The answer to everything was to come to her more suddenly than she, who felt hopelessly “stuck,” could have thought possible. It was to come in the next twenty-four hours, the answer to her own problem, to that of Valerie Sorel, to that of the whole little group—ardent, intelligent, but simple-souled Raymond, pitiful Valerie, helpless children, and daring, anxious, frantic Fulgence Galtie.
It was nearly two weeks since Valerie had come up to the sanatorium, and Solange was wondering uneasily about her. She herself had been down to Nice, but had not succeeded in seeing her friend, for the little house where Valerie lived alone was dumb and blind, and after much knocking Solange had had to conclude she was out. As Solange lay in the verandah, she decided she must go down to Nice again soon, even if it meant breaking all the rules of the establishment and led to her expulsion from it. She was wondering when she had better go, when Raymond Ker was announced.

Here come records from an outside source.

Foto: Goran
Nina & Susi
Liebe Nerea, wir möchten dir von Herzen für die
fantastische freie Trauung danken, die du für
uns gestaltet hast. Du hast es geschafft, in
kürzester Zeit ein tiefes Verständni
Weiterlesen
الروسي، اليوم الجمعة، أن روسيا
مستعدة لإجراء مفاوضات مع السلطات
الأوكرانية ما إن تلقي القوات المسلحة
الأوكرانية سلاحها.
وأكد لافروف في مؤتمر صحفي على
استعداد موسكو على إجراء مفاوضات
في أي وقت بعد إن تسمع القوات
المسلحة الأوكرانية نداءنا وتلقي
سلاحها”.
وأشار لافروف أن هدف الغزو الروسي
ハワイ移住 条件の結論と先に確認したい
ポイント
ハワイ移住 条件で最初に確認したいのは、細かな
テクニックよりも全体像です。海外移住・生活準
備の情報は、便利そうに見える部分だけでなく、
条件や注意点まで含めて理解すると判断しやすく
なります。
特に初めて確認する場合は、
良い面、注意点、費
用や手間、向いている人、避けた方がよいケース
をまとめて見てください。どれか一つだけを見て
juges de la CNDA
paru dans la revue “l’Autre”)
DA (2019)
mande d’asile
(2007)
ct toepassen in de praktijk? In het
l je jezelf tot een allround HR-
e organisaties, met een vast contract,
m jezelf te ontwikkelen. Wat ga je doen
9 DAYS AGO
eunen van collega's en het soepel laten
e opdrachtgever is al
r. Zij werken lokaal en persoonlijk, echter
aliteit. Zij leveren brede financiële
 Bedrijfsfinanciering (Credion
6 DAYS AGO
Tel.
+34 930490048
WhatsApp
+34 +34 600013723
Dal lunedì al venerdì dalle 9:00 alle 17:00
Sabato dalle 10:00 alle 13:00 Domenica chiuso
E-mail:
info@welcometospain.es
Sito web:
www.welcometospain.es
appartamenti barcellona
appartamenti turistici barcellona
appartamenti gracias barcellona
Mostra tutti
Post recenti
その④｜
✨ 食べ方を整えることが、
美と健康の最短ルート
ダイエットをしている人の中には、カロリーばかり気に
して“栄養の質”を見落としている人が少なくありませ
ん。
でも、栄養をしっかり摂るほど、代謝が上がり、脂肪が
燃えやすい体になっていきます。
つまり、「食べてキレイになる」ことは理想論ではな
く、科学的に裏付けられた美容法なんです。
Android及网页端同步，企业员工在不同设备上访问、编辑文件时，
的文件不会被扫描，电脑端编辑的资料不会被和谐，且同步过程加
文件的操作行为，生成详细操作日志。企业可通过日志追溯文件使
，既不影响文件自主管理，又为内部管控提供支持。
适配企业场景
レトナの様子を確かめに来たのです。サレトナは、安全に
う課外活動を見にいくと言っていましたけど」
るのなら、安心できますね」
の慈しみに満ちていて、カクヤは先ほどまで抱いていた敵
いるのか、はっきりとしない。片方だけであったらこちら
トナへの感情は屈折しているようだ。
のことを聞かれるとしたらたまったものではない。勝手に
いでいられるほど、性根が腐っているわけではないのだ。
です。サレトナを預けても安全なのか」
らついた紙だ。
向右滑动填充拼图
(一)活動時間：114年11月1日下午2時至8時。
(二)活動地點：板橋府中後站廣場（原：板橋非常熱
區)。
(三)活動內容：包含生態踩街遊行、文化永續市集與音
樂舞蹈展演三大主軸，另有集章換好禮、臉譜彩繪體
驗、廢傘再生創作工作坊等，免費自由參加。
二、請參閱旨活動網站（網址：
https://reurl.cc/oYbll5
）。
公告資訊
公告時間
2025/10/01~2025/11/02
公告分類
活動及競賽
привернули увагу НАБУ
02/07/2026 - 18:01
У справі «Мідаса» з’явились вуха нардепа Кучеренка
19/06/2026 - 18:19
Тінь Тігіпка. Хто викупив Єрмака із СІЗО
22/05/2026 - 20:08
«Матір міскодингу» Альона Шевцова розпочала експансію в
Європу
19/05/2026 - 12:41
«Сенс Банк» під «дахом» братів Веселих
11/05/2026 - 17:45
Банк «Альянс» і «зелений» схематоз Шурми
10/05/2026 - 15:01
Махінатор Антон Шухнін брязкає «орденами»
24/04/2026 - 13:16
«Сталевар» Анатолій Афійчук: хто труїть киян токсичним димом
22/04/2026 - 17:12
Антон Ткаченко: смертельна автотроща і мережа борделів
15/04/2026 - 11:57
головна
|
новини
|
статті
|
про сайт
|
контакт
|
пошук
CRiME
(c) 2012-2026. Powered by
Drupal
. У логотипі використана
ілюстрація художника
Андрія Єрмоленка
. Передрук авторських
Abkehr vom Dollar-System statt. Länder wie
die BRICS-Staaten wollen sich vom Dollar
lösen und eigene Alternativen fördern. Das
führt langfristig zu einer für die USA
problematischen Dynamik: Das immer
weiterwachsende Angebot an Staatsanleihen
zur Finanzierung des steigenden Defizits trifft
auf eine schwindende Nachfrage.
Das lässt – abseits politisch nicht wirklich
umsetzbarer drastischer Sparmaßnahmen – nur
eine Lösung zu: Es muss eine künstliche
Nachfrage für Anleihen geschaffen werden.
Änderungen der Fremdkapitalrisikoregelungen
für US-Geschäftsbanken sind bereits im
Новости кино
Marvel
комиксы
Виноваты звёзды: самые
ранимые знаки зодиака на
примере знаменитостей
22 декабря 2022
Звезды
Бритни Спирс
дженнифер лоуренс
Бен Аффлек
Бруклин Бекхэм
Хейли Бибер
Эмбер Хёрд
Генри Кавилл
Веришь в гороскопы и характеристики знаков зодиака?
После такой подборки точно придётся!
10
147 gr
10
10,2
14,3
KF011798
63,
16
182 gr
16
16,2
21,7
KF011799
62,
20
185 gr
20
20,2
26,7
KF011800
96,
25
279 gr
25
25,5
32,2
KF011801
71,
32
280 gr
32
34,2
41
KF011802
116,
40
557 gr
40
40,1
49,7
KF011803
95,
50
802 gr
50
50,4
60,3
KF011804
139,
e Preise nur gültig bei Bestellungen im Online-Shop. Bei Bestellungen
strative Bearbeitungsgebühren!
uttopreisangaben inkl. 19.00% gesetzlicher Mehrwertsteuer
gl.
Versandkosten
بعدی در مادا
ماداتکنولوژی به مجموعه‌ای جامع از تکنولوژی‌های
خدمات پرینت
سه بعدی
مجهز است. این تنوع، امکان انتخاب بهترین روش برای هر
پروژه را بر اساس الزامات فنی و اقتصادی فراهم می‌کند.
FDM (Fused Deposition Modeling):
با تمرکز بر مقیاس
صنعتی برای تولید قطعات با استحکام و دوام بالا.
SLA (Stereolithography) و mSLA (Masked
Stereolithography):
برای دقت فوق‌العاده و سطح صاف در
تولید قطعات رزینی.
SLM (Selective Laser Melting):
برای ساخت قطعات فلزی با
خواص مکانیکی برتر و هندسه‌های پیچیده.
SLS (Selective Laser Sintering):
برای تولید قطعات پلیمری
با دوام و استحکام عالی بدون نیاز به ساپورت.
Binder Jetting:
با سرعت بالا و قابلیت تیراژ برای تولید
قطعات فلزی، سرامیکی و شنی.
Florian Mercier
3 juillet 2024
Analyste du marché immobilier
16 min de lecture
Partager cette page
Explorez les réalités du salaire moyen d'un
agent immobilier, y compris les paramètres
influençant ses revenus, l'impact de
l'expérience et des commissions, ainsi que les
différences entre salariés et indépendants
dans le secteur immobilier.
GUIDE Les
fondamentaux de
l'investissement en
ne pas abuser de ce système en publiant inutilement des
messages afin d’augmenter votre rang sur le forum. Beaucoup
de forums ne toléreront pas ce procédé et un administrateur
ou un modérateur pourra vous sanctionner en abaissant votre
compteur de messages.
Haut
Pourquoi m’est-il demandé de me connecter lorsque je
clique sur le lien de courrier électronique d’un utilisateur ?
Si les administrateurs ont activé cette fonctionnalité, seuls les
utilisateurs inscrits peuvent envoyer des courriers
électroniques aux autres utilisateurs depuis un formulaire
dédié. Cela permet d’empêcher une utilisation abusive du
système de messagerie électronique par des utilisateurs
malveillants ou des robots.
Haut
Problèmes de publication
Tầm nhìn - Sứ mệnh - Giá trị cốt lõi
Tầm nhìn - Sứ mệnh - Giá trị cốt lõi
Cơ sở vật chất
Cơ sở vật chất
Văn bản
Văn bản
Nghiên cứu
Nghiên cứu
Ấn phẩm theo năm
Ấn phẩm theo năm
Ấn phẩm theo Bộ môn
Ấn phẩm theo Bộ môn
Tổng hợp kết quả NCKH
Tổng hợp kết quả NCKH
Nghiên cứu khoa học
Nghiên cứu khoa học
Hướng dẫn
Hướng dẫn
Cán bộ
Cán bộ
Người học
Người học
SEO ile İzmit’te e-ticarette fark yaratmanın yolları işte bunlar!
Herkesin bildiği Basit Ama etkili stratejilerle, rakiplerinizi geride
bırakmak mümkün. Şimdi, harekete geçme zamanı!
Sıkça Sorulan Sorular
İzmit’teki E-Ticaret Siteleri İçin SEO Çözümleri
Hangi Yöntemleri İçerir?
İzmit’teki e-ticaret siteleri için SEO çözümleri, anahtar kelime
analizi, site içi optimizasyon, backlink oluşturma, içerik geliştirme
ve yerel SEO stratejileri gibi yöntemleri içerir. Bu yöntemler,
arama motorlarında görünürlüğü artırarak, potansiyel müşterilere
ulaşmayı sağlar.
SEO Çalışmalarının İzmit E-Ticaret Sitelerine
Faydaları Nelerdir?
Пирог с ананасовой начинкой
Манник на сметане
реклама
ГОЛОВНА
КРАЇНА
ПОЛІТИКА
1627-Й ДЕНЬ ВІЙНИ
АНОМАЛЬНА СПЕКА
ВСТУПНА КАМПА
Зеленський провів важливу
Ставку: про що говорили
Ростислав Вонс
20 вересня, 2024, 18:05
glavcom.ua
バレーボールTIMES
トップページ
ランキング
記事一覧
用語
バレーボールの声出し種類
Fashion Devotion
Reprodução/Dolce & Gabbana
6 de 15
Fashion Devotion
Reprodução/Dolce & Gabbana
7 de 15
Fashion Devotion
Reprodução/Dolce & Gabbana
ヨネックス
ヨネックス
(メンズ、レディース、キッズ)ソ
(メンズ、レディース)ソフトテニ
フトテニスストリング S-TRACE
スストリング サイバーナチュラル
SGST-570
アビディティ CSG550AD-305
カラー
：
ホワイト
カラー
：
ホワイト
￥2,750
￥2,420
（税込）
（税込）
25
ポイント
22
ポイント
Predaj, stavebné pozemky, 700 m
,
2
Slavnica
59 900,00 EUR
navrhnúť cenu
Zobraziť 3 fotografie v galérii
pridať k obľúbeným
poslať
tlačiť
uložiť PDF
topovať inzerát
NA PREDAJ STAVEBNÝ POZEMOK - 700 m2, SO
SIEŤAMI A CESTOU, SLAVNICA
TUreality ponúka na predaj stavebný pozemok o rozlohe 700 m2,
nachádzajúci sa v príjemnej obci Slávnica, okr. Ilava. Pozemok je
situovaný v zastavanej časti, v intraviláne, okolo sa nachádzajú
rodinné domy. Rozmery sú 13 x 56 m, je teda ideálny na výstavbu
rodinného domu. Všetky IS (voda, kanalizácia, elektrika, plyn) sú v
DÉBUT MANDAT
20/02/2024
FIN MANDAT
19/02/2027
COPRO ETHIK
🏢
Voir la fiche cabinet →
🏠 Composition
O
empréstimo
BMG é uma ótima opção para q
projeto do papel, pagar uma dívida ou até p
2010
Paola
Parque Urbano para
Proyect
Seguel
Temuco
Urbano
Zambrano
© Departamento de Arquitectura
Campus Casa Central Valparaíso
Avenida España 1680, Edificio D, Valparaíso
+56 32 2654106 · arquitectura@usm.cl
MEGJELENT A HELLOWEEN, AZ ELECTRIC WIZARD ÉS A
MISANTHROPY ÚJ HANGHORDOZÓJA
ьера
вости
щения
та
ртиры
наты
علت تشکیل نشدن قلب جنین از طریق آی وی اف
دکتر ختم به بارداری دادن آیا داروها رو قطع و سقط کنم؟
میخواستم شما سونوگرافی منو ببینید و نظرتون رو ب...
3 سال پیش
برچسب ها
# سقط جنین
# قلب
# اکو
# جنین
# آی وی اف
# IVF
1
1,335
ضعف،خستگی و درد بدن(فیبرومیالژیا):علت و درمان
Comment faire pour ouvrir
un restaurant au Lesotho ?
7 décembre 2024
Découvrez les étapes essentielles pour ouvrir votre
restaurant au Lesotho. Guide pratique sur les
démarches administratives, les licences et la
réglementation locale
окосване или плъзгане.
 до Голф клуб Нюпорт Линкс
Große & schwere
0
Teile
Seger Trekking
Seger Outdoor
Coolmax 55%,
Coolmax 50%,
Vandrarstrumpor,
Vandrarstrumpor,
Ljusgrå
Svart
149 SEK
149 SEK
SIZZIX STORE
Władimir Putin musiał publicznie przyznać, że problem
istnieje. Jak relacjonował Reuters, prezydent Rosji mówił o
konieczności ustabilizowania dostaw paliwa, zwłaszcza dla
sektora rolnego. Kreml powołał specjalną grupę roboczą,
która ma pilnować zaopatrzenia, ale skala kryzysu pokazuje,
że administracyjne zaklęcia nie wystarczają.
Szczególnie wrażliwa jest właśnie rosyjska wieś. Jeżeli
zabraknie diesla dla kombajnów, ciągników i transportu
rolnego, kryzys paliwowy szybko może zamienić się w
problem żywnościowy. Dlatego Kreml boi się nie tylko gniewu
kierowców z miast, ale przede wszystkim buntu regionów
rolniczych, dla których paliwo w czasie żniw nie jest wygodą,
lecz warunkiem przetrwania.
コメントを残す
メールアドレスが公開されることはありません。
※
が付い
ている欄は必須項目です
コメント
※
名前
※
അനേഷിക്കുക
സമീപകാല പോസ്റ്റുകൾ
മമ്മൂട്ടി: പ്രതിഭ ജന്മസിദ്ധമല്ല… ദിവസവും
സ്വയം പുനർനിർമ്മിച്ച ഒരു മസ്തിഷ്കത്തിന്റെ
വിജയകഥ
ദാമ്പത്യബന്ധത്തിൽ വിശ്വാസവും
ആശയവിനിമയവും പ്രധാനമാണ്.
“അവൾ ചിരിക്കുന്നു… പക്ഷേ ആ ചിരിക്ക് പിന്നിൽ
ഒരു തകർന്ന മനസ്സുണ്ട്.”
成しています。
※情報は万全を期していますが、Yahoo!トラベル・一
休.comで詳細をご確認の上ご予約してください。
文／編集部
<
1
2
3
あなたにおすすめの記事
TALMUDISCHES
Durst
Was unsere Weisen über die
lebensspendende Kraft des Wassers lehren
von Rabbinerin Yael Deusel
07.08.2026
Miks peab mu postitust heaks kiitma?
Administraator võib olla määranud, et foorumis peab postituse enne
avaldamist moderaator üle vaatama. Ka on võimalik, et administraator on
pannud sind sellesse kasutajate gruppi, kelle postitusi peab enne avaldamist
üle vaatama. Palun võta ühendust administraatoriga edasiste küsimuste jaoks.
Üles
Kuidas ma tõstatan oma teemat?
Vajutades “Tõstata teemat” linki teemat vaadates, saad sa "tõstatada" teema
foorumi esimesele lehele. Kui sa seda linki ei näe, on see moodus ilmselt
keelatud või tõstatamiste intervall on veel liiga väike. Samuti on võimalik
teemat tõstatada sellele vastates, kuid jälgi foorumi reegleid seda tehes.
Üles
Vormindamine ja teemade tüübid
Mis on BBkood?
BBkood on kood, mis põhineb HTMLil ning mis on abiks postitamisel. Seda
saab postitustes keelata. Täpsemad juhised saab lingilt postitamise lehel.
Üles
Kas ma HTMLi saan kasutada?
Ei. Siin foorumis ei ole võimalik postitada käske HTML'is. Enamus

Raymond looked very unlike himself, one glance at him was sufficient to show her that it was not the urgency of the lover which prompted his visit, and all her thoughts of self fell away from her, over-borne by the older passion, the passion for helping in the dark places.
“Something has happened to Valerie,” she said, running towards him.
He gave one glance at the children, a thoughtfulness for which, even in that moment, she loved him, as he answered:
“I can’t tell you here. Come into the garden.”
They went together past the hideous, formal beds, where palm-trees raised mournful heads above stiff carpet-plants, into the tangle of wild orchard beyond, followed by scandalised glances from patients who would never walk with the heart of youth beneath flowering trees again, before Raymond told her. Then he said:
“Valerie Sorel is very ill. She may be dying.”
“Raymond, I knew it. An
d I up here, useless—”
“No, you mustn’t think that. Even you couldn’t have watched more carefully than I have. Believe me, the only thing to do now is to entrap him. But let me tell you, it’s so difficult to arrange.”
Raymond paused a minute, and then began again.
“She has been well, perfectly well, all the time you have been here, till ten days ago. Then she fell downstairs at her lodging. Apparently, she only jarred herself, but she took to her bed, and sent for the doctor—not Galtie, but a stranger, a Dr. Charlot, who lived in the next street. He treated her for shock, but, after a few days, came to the conclusion she was hysterical, and told her to get up. She doesn’t seem to have had any confidence in him, as he caught her pouring his medicine down the sink, which he has never forgiven.”
“Wait a moment,” said Solange. “What day was it exactly when she fell downstairs?”
“Last Friday week.”
“Dr. Galtie was here all that day and all the evening. Well?”
“Well, she’s been in bed ever since.”